MapReduce is conceptually much
simpler than MPI. The programmer need only understand one idea - that the data
must first be distributed over cluster nodes, and then processed. The result of
treatment can be re-distributed over cluster nodes and then process, etc. From the
application programmer only needs to provide the program code of the two
functions - providing the separation of data nodes in the cluster, and
functions, providing data processing received sections. Certainly, such
a paradigm of programming much easier for professional programmers than the
MPI, but, more importantly, it must be conceptually close to analysts.
It seems that there is support
MapReduce technology in a parallel analytical DBMS must fully meet the needs of
analysts and future analytical applications will be server-based applications
that run in parallel in the vicinity of the data which they are addressed. All
this means that future analytical systems’ the horizontal scalability will provided.

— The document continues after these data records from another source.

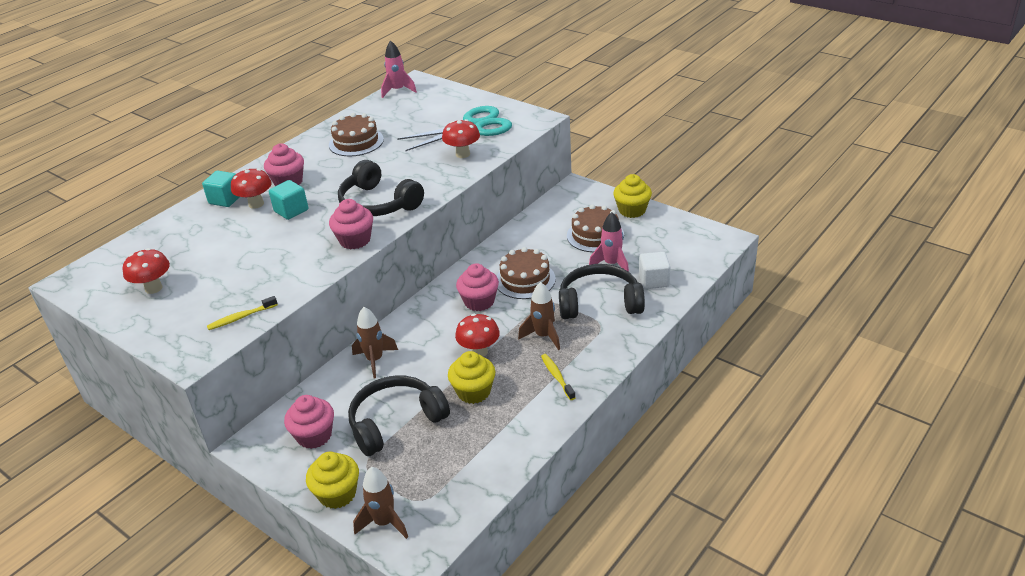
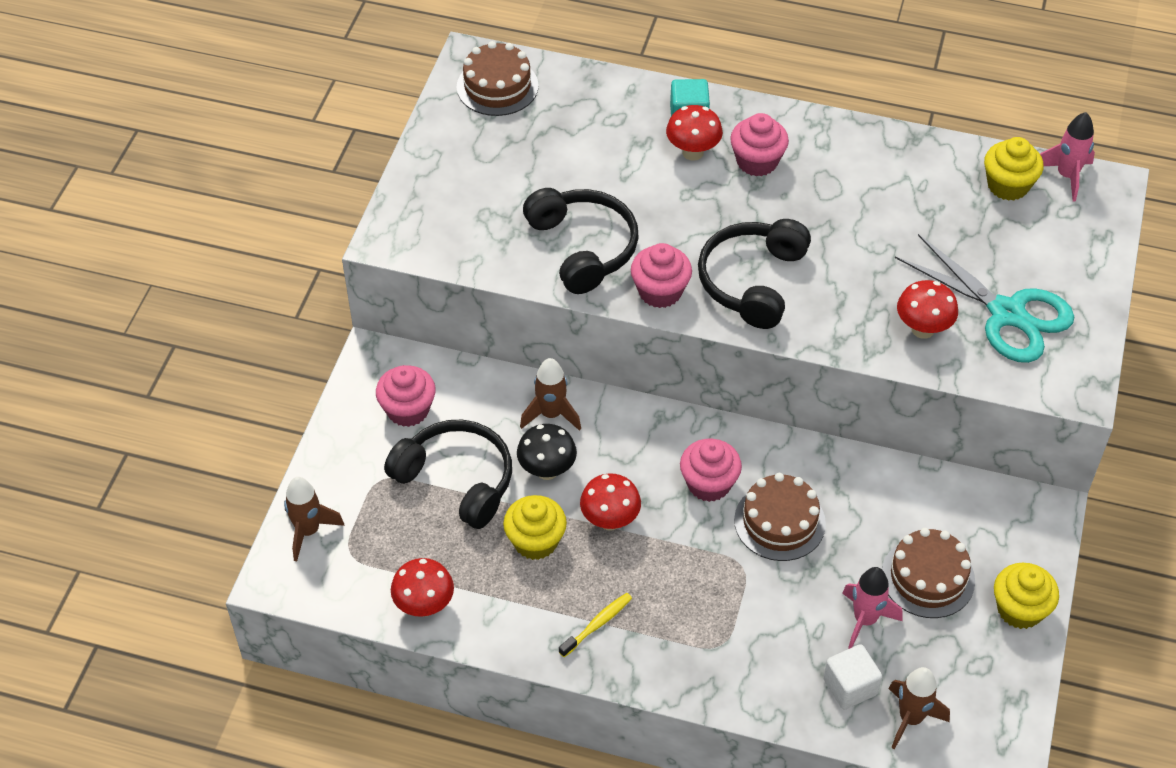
camera: 65 degrees right, 15 degrees up
red mushroom [123,248,170,294] -> red mushroom moved to [391,558,454,617]
yellow toothbrush [207,296,278,330] -> none
turquoise cube [269,180,308,220] -> none
yellow cupcake [306,452,359,509] -> yellow cupcake moved to [984,137,1043,201]
brown cake [329,113,384,156] -> brown cake moved to [457,41,539,116]
brown rocket [518,282,560,350] -> brown rocket moved to [888,667,950,749]
black headphones [559,264,645,319] -> black headphones moved to [523,188,639,294]
none -> black mushroom [517,424,577,480]

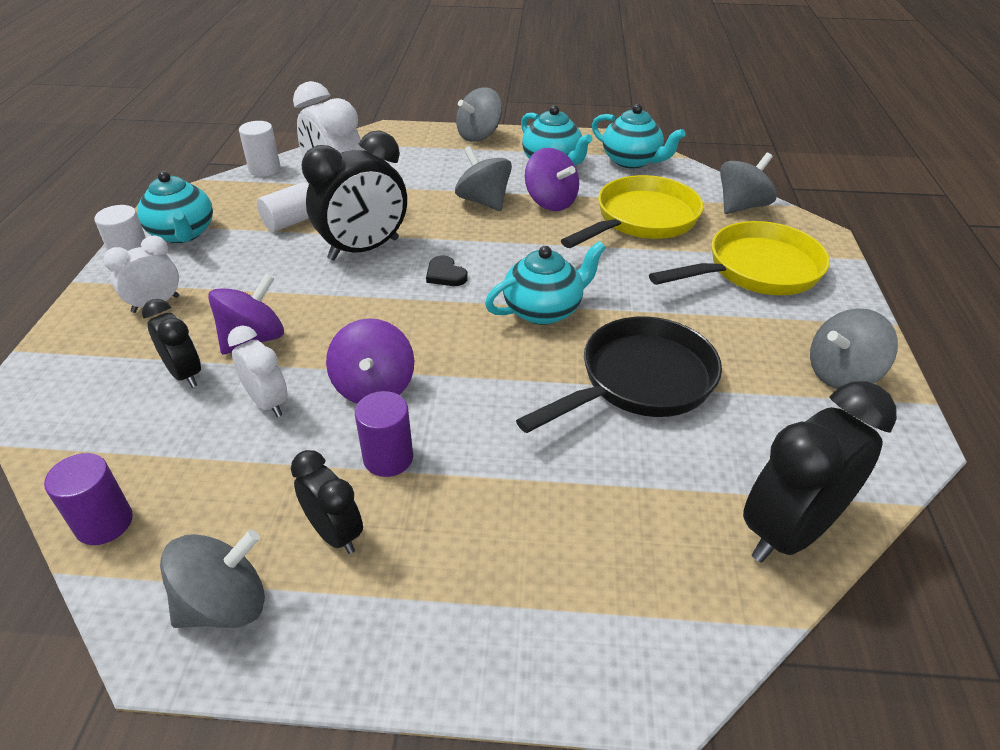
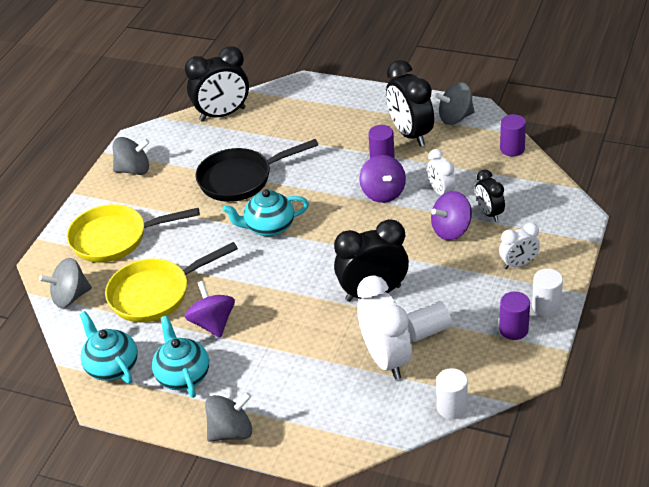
camera: 160 degrees left, 0 degrees up
turquoise teapot [137,171,213,243] -> purple cylinder [499,292,530,340]
black clock [291,450,363,554] -> black clock [386,60,434,147], size x1.77
purple spinning top [326,318,414,404] -> purple spinning top turned 150 degrees clockwise [359,155,406,203]
black heart [426,255,468,286] -> none
grey spinning top [455,146,512,211] -> none

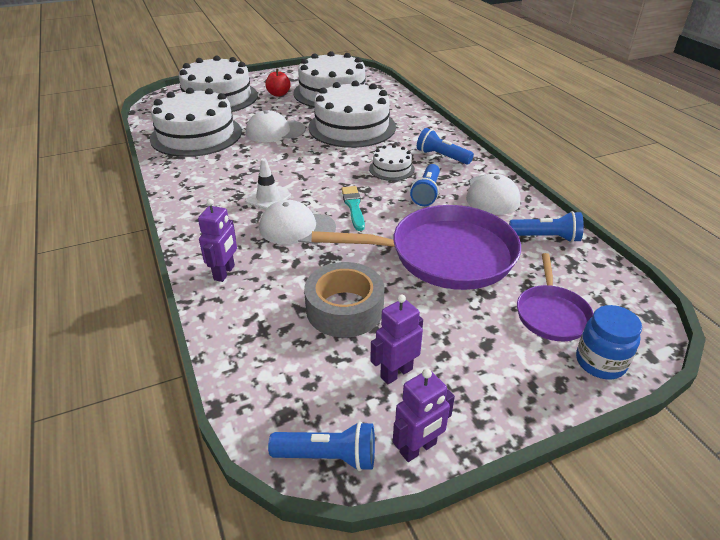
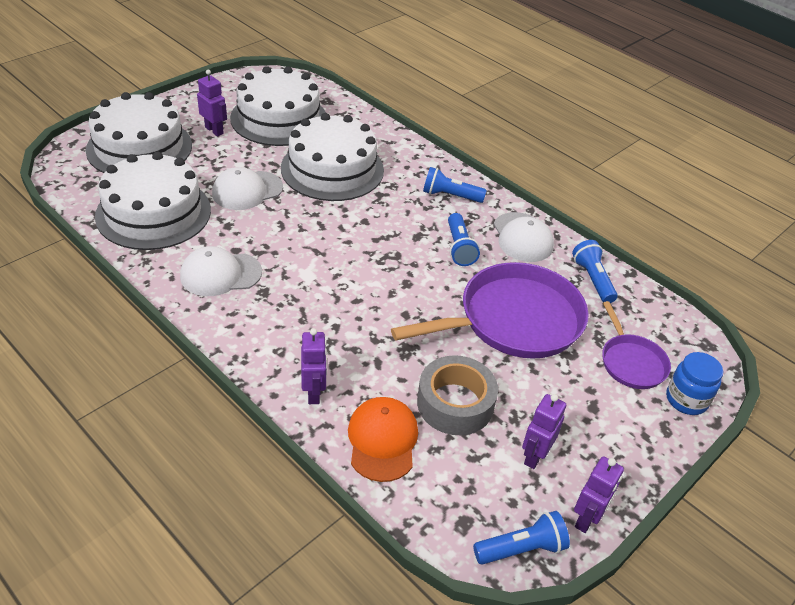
camera: 25 degrees left, 5 degrees up
white traffic cone [245,158,291,210] -> none
white cap [259,200,336,245] -> white cap moved to [180,246,262,296]
red apple [265,69,291,97] -> purple robot [197,69,227,136]
turquoise brush [341,186,365,231] -> none
white cake [369,145,415,181] -> none
blue flashlight [509,211,584,243] -> blue flashlight turned 90 degrees counterclockwise [572,240,618,303]
none -> orange cap [348,397,418,482]

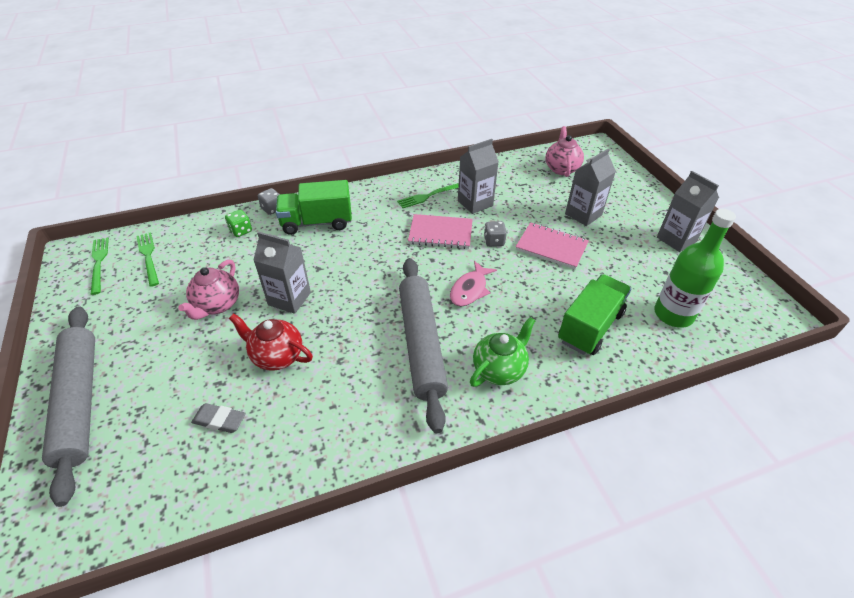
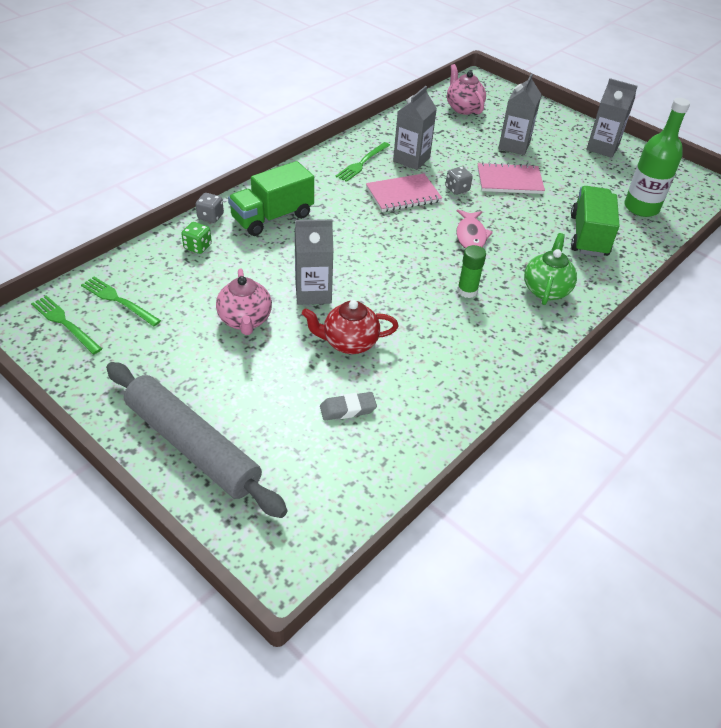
camera: 30 degrees left, 0 degrees up
grey rolling pin [399,258,448,433] -> green glue stick [457,245,486,298]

Thus, for these can be solved and the problem of large data.
In fact, a new generation of
analytical parallel database provides the ability to parallel programming of
analytic applications, which is easier and clearer for untrained professionals
than the traditional MPI interface. I.e. in fact partly a more general problem
- parallel programming for supercomputers. The question is, not whether this
approach deserves wider use than the analytic extension of the parallel
database server? We should not try to apply the technology to MapReduce
parallel programming tasks that require processing of large amounts of data?